> _HOW TO COMPLETE THIS TASK_: Copy the data below word for word, leaving out the pictures.

> _PROVIDED MATERIAL_:

####

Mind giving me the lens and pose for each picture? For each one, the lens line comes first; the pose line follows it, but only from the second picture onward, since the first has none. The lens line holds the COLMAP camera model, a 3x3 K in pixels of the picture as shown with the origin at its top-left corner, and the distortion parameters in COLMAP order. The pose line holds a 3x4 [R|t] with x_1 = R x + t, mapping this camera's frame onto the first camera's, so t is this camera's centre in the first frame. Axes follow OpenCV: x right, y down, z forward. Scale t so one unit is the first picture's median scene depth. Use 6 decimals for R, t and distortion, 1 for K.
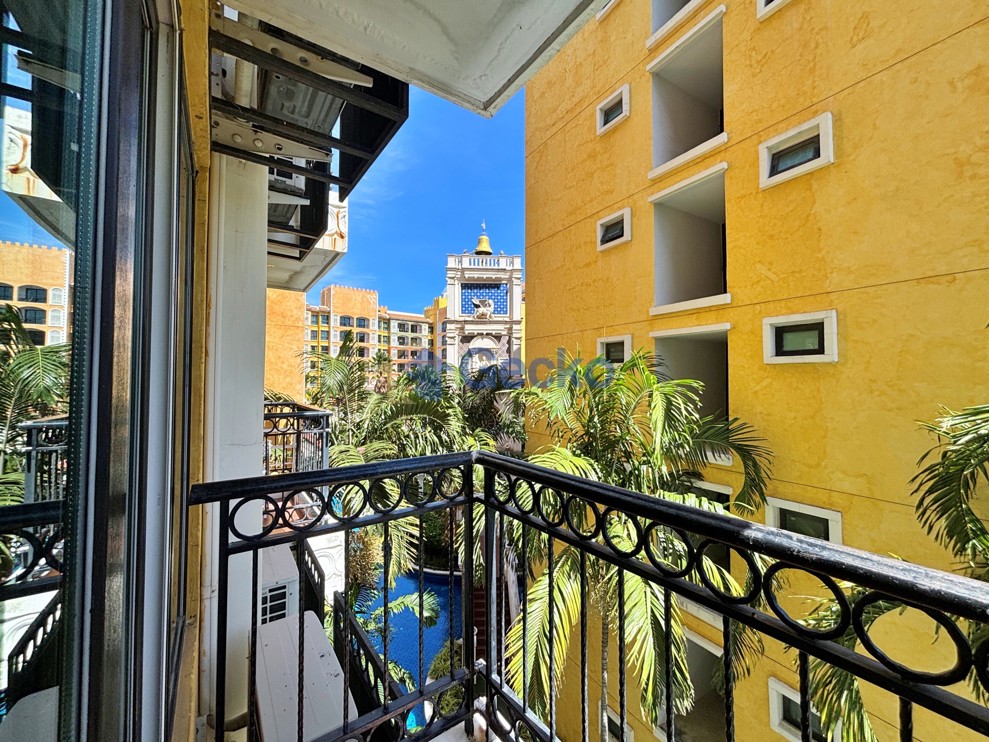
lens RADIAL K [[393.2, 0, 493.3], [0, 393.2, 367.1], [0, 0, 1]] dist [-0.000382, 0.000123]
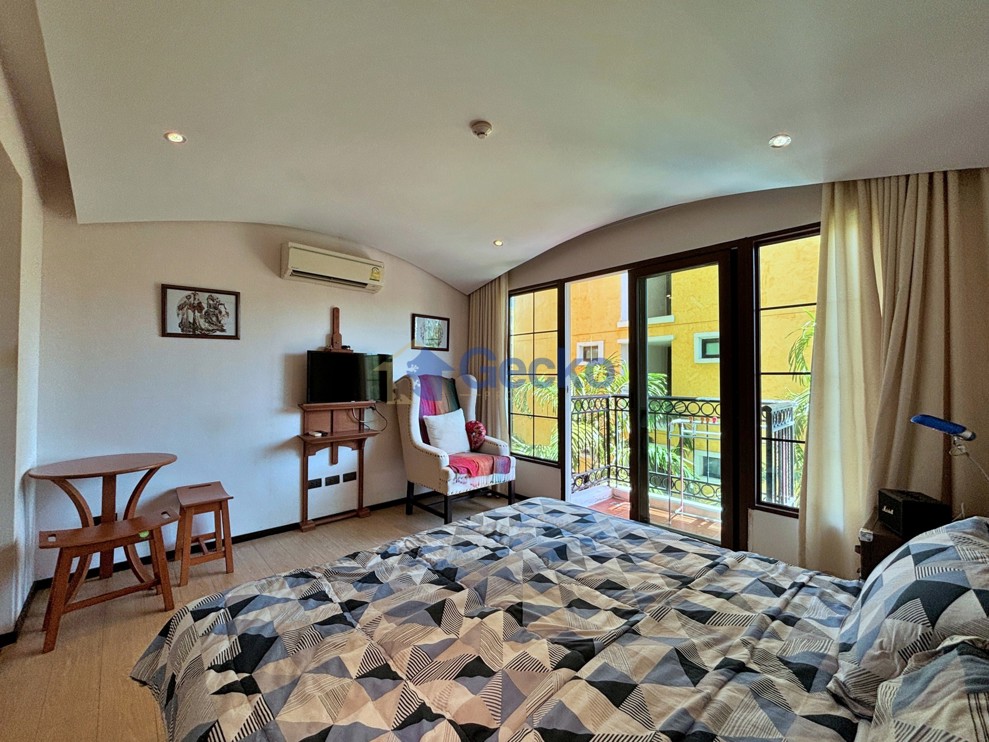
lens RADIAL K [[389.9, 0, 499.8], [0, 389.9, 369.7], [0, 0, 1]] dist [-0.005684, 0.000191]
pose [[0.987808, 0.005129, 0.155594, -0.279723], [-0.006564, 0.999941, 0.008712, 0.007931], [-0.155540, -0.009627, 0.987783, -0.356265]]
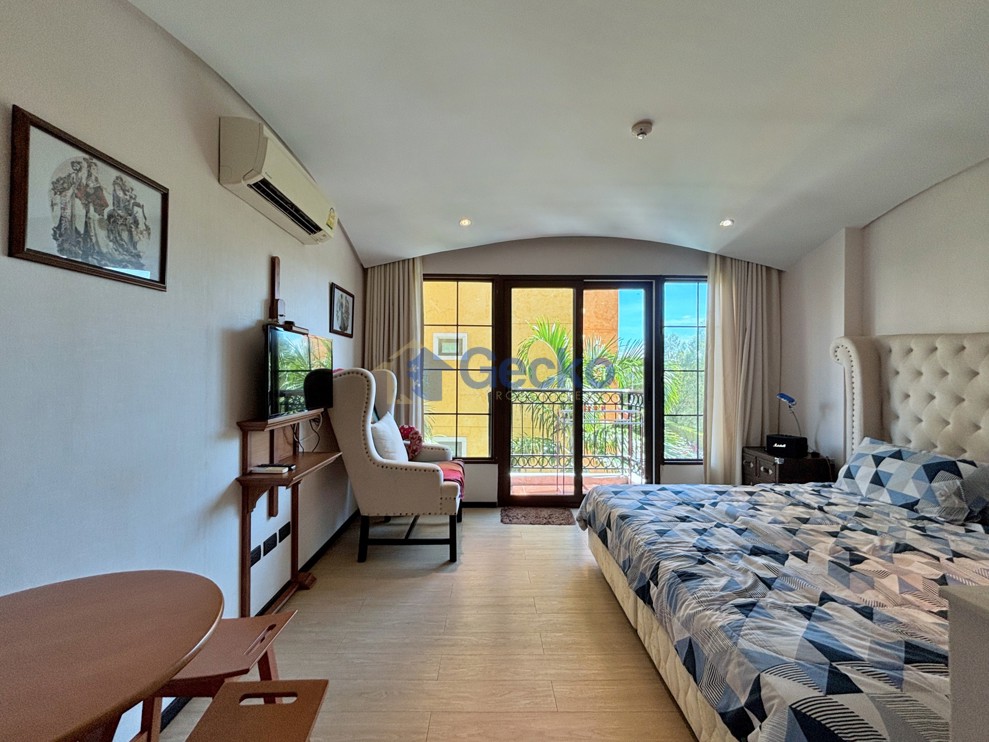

####

> _OUTPUT_:
Mind giving me the lens and pose for each picture? For each one, the lens line comes first; the pose line follows it, but only from the second picture onward, since the first has none. The lens line holds the COLMAP camera model, a 3x3 K in pixels of the picture as shown with the origin at its top-left corner, and the distortion parameters in COLMAP order. The pose line holds a 3x4 [R|t] with x_1 = R x + t, mapping this camera's frame onto the first camera's, so t is this camera's centre in the first frame. Axes follow OpenCV: x right, y down, z forward. Scale t so one unit is the first picture's median scene depth. Use 6 decimals for R, t and distortion, 1 for K.
lens RADIAL K [[393.2, 0, 493.3], [0, 393.2, 367.1], [0, 0, 1]] dist [-0.000382, 0.000123]
lens RADIAL K [[389.9, 0, 499.8], [0, 389.9, 369.7], [0, 0, 1]] dist [-0.005684, 0.000191]
pose [[0.987808, 0.005129, 0.155594, -0.279723], [-0.006564, 0.999941, 0.008712, 0.007931], [-0.155540, -0.009627, 0.987783, -0.356265]]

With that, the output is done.